Examples of the first kind are easy to produce. Let X be the plane with the taxicab norm \|x\|=|x_1|+|x_2|. The point (1,0) is at distance 1 from the line \lbrace x_1=x_2\rbrace, and this distance is realized by any point (t,t) with 0\le t\le 1.

It’s also easy to see exactly how we can avoid such examples: assume that the space X is strictly convex, i.e., its unit sphere does not contain any line segments.

Examples of the second kind are not as simple. To attain the infimum, it suffices to find a cluster point of a minimizing sequence (a_n). So if the space is reflexive, we can use the weak compactness of closed balls [note in passing: weak compactness is weaker than compactness] to obtain a weakly convergent minimizing sequence. Its limit also belongs to A and minimizes the distance.

The converse is also true: if every closed subspace is Чебышёв, then X is reflexive. Indeed, by the James theorem every non-reflexive space has a linear functional \varphi that is not norm-attaining, that is, |\varphi(x)|<\|\varphi\|\|x\| for all x\ne 0. Let A=\mathrm{ker}\,\varphi. I claim that A has no nearest points to any point x\notin A.

Fix a point x\notin A and suppose that a\in A is the corresponding nearest point.

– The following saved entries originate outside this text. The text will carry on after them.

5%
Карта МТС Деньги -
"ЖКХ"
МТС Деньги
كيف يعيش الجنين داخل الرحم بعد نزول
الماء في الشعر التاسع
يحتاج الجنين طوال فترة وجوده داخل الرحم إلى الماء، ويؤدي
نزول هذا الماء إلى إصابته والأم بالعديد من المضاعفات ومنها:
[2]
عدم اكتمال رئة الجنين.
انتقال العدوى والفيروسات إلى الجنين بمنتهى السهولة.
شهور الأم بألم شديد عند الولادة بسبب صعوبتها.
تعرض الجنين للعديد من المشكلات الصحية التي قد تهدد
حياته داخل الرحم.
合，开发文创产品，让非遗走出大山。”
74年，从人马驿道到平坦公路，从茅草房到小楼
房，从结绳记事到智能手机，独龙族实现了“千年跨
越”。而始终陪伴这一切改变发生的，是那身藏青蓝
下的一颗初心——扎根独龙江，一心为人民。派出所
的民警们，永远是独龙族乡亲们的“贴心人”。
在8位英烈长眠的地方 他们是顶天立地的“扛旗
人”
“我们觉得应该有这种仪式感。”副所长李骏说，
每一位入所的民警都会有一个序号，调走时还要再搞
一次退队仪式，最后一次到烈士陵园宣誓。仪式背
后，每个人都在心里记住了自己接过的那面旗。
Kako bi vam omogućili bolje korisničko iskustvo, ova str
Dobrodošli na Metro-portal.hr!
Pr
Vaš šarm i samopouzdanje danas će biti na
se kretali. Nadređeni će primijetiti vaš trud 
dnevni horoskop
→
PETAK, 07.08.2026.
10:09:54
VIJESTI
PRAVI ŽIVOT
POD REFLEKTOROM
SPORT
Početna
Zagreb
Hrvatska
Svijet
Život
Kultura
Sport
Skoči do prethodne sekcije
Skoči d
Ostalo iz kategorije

We may assume \|x-a\|=1. Since |\varphi(x)|=|\varphi(x-a)|<\|\varphi \|, there exists a unit vector y\in X such that \varphi(y)>|\varphi(x)|. The vector a' = x-\frac{\varphi(x)}{\varphi(y)}\,y belongs to A and \|x-a'\|<1, a contradiction.

For a concrete example, take X=\ell_1 and \displaystyle A=\lbrace x\in\ell_1\colon \sum_{n=1}^\infty \frac{n}{n+1}x_n=0\rbrace. One can check that the unit vector e_1\in\ell_1 has \mathrm{dist}(e_1,A)=1/2, and this distance is not attained. The sequence \displaystyle a_n=\frac{n}{2n+1}e_1-\frac{n+1}{2n+1}e_n has \mathrm{dist}(x,a_n)\to 1/2, but contains no weakly convergent subsequence. Its weak* limit is \frac{1}{2}e_1, which is outside of A. Like this:

Closed subspace is always weakly closed, but not necessarily weak*ly closed

Just as the name Чебышёв has no nearest point projection onto the Latin alphabet.